Submitted to: International Ascochyta Workshop
Publication Type: Abstract Only
Publication Acceptance Date: 1/30/2012
Publication Date: 4/22/2012
Citation: Smykal, P., Coyne, C.J. 2012. Candidate genes, translational genomics and mapping approaches to identify Ascochyta, mycosphaerella and Fusarium resistance QTLs/genes. International Ascochyta Workshop.

Interpretive Summary: n/a

Technical Abstract: Ascochyta blights are the most important foliar diseases of cool season food legumes and are found in nearly all production regions.
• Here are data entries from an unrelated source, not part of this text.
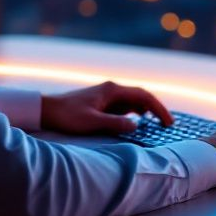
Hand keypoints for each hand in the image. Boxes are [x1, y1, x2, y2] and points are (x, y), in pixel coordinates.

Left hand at [40, 81, 173, 134]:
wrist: (47, 110)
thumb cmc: (68, 116)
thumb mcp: (93, 123)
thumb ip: (116, 124)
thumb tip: (137, 126)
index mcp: (112, 90)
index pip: (143, 96)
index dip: (159, 108)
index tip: (168, 122)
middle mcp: (112, 90)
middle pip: (141, 96)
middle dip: (156, 110)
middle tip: (168, 125)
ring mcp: (107, 95)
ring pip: (133, 101)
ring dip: (146, 111)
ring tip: (157, 125)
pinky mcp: (102, 102)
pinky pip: (124, 106)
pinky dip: (135, 113)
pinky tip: (137, 122)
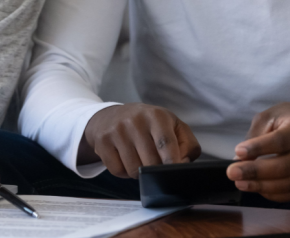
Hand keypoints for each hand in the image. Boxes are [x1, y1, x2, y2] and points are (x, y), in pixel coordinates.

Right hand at [79, 103, 200, 178]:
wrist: (110, 117)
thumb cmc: (148, 124)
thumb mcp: (172, 126)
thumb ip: (187, 144)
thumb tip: (183, 163)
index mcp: (156, 116)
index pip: (166, 144)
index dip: (172, 162)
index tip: (174, 173)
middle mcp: (135, 121)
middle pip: (150, 163)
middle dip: (156, 170)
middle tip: (155, 163)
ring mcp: (116, 131)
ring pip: (134, 170)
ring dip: (139, 173)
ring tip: (140, 160)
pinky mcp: (102, 142)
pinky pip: (117, 171)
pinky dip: (124, 172)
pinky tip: (125, 160)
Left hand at [226, 102, 289, 201]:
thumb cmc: (286, 119)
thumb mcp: (268, 117)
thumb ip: (255, 137)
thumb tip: (239, 161)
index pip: (281, 140)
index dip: (259, 148)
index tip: (238, 151)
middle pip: (285, 166)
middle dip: (255, 172)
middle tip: (232, 172)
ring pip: (289, 183)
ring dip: (261, 186)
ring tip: (240, 183)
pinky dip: (273, 194)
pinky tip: (257, 188)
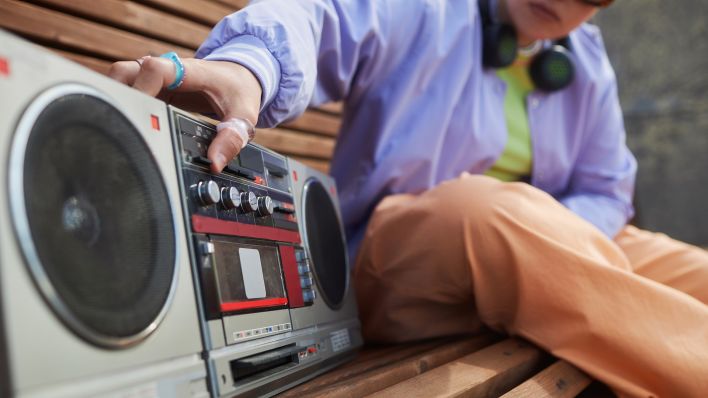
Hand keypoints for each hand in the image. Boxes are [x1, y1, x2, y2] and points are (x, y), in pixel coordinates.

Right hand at [108, 56, 261, 172]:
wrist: (241, 77)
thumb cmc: (240, 90)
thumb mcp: (244, 115)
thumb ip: (232, 138)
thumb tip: (214, 162)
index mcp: (188, 72)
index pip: (154, 69)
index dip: (142, 87)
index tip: (141, 112)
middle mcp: (167, 71)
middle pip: (126, 72)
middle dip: (120, 97)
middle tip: (131, 127)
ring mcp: (157, 80)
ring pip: (122, 81)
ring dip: (121, 101)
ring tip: (133, 129)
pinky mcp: (154, 89)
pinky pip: (129, 91)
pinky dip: (127, 106)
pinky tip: (138, 128)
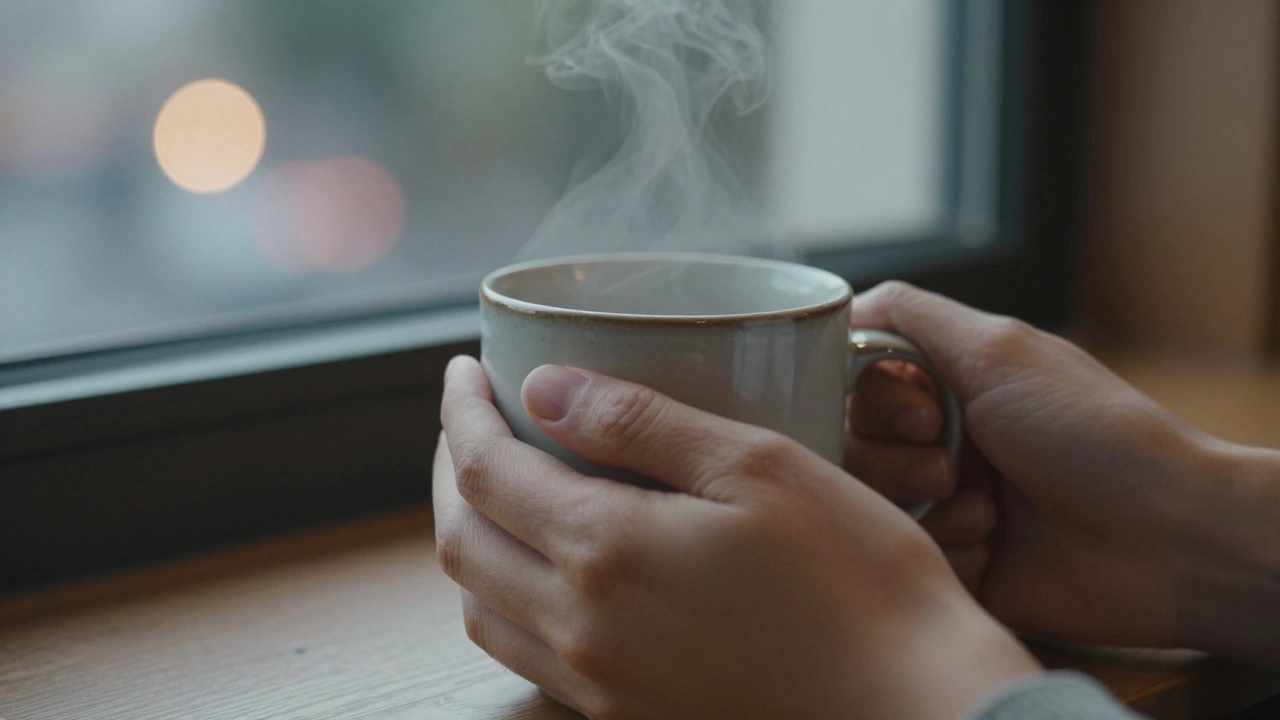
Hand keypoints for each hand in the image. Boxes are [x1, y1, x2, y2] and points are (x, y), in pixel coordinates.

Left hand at [434, 356, 1037, 718]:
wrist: (914, 703)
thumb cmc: (857, 577)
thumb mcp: (756, 465)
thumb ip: (638, 422)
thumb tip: (544, 388)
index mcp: (606, 552)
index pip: (484, 469)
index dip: (459, 412)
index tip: (464, 371)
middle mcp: (582, 627)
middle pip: (460, 541)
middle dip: (449, 469)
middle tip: (472, 420)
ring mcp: (600, 682)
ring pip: (479, 606)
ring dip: (468, 536)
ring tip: (496, 485)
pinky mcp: (626, 714)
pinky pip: (524, 654)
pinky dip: (504, 596)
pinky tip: (544, 565)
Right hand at [847, 281, 1279, 662]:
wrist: (1165, 537)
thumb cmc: (1090, 434)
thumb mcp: (997, 348)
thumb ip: (909, 314)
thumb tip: (845, 305)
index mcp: (952, 385)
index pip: (858, 385)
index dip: (875, 402)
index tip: (923, 412)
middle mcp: (944, 440)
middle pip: (852, 446)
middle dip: (894, 458)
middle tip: (948, 463)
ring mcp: (949, 504)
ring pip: (871, 505)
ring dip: (922, 506)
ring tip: (982, 511)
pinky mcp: (958, 563)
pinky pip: (908, 556)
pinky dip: (947, 551)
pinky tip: (993, 547)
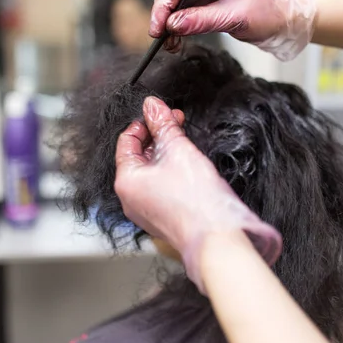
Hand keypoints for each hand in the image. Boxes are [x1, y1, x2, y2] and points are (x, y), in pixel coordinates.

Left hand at [115, 96, 281, 290]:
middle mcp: (130, 198)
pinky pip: (159, 188)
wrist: (216, 238)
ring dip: (165, 153)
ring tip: (184, 140)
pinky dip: (170, 172)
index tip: (160, 113)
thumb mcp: (178, 150)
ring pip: (150, 172)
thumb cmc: (196, 200)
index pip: (126, 141)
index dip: (144, 123)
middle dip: (158, 136)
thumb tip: (152, 105)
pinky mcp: (162, 218)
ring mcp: (145, 210)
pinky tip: (187, 164)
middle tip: (176, 122)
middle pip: (138, 156)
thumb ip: (164, 124)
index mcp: (125, 181)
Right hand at [150, 0, 316, 60]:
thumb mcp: (235, 17)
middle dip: (162, 13)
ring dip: (166, 21)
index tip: (159, 24)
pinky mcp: (201, 2)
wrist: (279, 20)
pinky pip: (180, 12)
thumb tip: (174, 24)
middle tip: (159, 35)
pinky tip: (174, 40)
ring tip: (168, 41)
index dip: (166, 3)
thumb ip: (204, 20)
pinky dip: (174, 26)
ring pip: (172, 1)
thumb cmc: (266, 12)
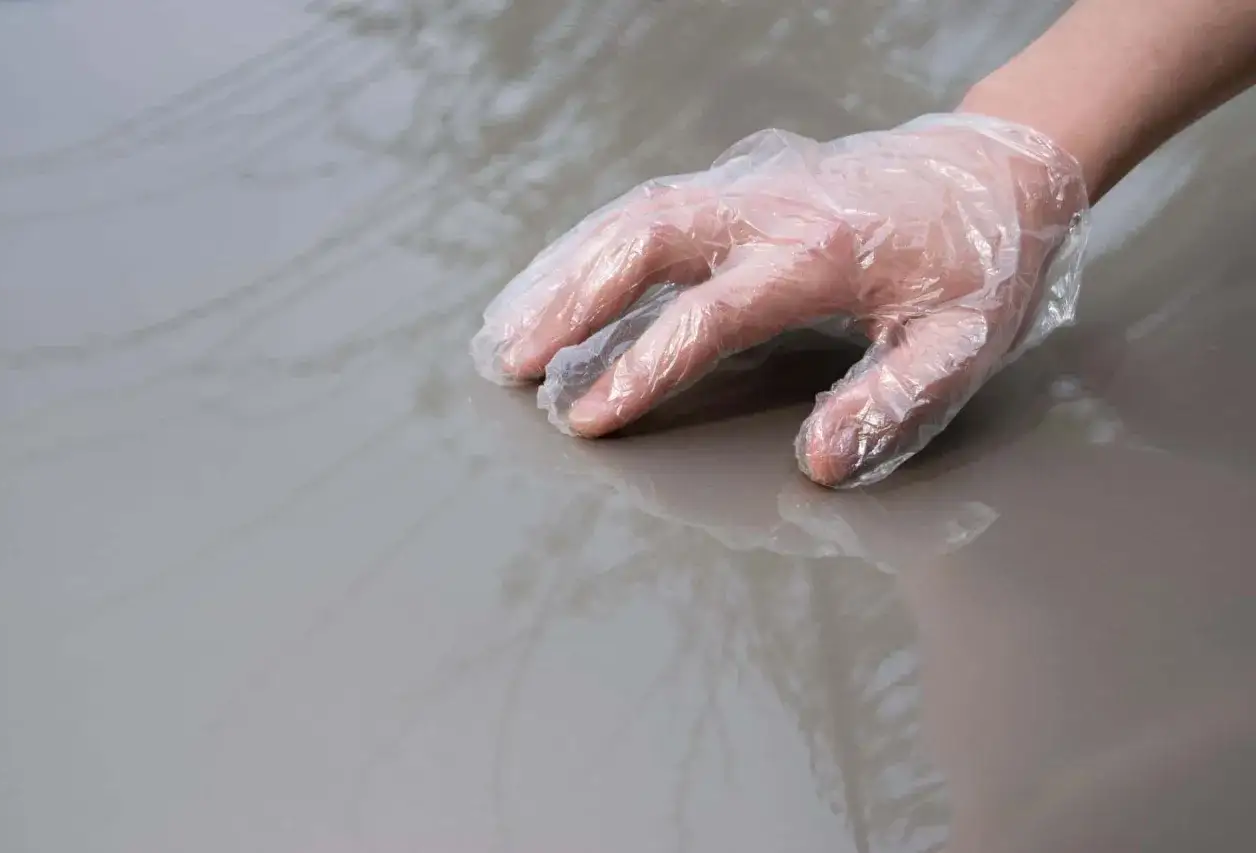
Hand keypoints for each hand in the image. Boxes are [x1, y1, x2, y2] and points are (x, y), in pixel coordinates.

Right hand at [472, 114, 1088, 486]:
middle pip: (646, 241)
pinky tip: (563, 281)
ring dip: (568, 268)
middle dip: (570, 302)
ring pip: (636, 215)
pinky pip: (652, 205)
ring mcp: (751, 188)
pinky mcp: (743, 185)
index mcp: (819, 254)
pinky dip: (596, 242)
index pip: (707, 315)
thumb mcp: (961, 343)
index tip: (586, 418)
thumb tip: (816, 461)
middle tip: (513, 363)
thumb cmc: (979, 265)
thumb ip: (890, 401)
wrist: (994, 170)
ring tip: (511, 328)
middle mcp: (770, 209)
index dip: (640, 369)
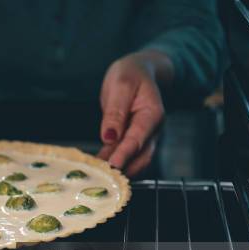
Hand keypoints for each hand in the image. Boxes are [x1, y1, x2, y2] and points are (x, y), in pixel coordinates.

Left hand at [98, 51, 171, 176]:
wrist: (138, 71)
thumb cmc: (131, 74)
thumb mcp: (121, 86)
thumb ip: (115, 112)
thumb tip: (109, 137)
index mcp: (152, 115)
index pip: (138, 138)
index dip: (125, 154)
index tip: (113, 165)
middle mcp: (151, 130)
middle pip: (140, 156)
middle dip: (124, 169)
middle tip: (104, 178)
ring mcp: (142, 136)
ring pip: (132, 159)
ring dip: (116, 169)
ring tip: (97, 176)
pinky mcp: (130, 139)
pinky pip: (121, 154)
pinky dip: (110, 162)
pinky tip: (96, 168)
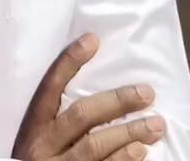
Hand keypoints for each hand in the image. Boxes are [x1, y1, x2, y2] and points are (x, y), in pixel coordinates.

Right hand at [12, 34, 164, 160]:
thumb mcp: (41, 137)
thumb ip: (61, 117)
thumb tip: (99, 85)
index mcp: (34, 127)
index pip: (50, 87)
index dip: (69, 62)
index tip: (92, 40)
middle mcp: (43, 146)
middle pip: (80, 116)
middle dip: (116, 102)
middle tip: (146, 93)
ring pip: (94, 147)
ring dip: (129, 134)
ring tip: (155, 124)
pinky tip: (142, 152)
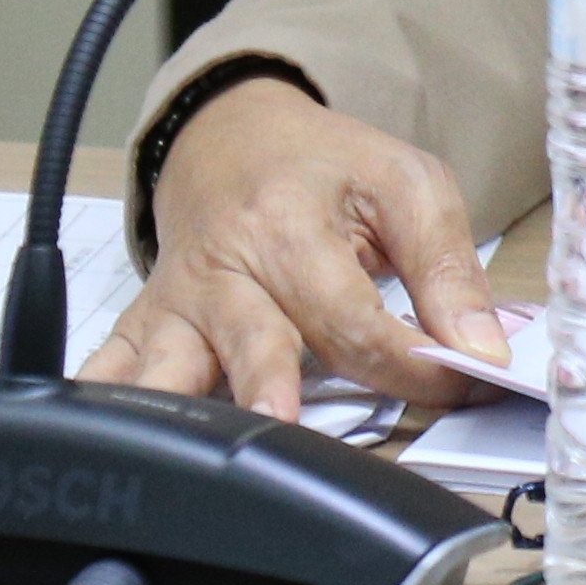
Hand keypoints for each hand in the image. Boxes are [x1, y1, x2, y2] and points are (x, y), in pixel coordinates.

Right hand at [82, 77, 507, 422]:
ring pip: (167, 361)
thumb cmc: (327, 170)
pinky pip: (113, 364)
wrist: (235, 138)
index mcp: (292, 225)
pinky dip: (107, 397)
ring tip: (192, 446)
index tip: (457, 387)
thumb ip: (449, 270)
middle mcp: (226, 269)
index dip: (411, 364)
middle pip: (250, 338)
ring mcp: (179, 304)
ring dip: (177, 404)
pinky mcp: (147, 324)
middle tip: (280, 420)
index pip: (354, 317)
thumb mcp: (407, 187)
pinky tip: (104, 431)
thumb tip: (481, 351)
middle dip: (267, 383)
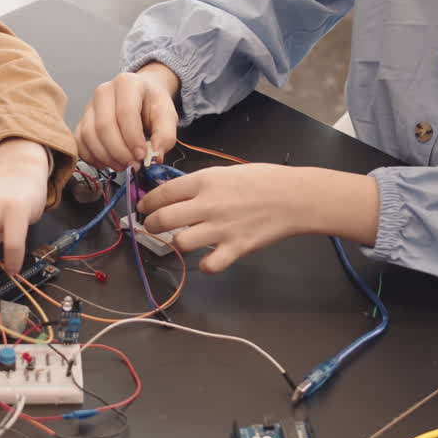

The ascochyta blight complex of pea involves three pathogens: Ascochyta pisi, Mycosphaerella pinodes and Phoma medicaginis var. pinodella. Similarly Fusarium root rot, caused by soil-borne pathogen complex species Fusarium solani (teleomorf: Nectria haematococca) affects many agricultural crops, including legumes. Crop rotation is the only mean of maintaining safe levels of inoculum. Some control can be achieved with fungicides but the use of resistant cultivars of plants is the preferred approach. We have used translational genomics (Bordat et al. 2011) and candidate gene approaches to identify QTLs for Fusarium root rot resistance on DSP x 90_2131 RILs. We mapped the cluster of highly homologoues disease response pI39 (DRR230A, B, C) genes to FRR2 region. These genes, members of defensin family, map to Asc3.1 locus confering pea resistance to Ascochyta pisi (Timmerman-Vaughan et al. 2004) and also to mpIII-4 QTL responsible for 29% of resistance to Mycosphaerella (Prioul-Gervais et al. 2007). It has 87% identity on protein level to Medicago MtDef2.1 on chromosome 2. Moreover, its expression is induced by A. pisi, M. pinodes or F. solani infections and differentially expressed in contrasting genotypes (Fondevilla et al. 2011). Another candidate DRR206C (dirigent protein family involved in lignin biosynthesis pathway) we mapped to LGVII region of Asc7.1 QTL. Similarly, we refined the position of FRR1 on LG II and FFR3 on LG VI by Medicago - pea syntenic markers (Bordat et al. 2011) which enable the use of Medicago truncatula genome knowledge to identify potential candidates in syntenic region and/or offers these markers as probes for BAC library screening. The progress on further mapping will be presented and the relationship in resistance response to ascochyta blight and fusarium root rot will be discussed.